**Data supplied**:
########################################

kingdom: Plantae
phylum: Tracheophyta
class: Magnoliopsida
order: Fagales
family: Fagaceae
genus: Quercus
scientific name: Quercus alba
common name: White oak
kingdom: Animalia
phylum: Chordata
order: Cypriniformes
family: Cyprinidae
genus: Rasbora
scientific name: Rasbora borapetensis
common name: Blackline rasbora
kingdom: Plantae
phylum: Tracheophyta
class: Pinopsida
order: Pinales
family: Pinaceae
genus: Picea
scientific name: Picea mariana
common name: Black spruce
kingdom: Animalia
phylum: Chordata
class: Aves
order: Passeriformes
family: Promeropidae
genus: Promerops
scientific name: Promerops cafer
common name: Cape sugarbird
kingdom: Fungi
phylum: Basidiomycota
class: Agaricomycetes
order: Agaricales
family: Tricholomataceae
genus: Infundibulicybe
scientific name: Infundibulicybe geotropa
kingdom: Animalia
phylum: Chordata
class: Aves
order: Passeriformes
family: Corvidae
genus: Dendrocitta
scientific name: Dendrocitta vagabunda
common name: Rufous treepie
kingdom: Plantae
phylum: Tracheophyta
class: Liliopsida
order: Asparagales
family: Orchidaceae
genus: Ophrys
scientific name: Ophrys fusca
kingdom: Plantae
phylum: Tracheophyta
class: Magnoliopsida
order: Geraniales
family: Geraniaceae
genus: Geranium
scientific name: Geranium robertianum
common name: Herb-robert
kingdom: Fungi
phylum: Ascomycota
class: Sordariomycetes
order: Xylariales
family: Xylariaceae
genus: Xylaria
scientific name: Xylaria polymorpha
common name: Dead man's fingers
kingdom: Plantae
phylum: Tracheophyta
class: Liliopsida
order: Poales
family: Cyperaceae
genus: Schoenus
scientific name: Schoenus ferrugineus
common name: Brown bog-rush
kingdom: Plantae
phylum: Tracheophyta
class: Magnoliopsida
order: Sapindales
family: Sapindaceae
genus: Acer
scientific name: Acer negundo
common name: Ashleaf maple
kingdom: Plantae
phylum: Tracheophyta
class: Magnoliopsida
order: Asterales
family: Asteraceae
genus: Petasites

########################################

**Stated goal**:
Rewrite the items from their first line through the line containing "genus: Picea", changing "phylum" to "division" and leaving the rest unchanged.

**Exercise answer**:
kingdom: Plantae
division: Tracheophyta
class: Magnoliopsida
order: Fagales
family: Fagaceae
genus: Quercus
scientific name: Quercus alba
common name: White oak
kingdom: Animalia
division: Chordata
order: Cypriniformes
family: Cyprinidae
genus: Rasbora
scientific name: Rasbora borapetensis
common name: Blackline rasbora
kingdom: Plantae
division: Tracheophyta
class: Pinopsida
order: Pinales
family: Pinaceae
genus: Picea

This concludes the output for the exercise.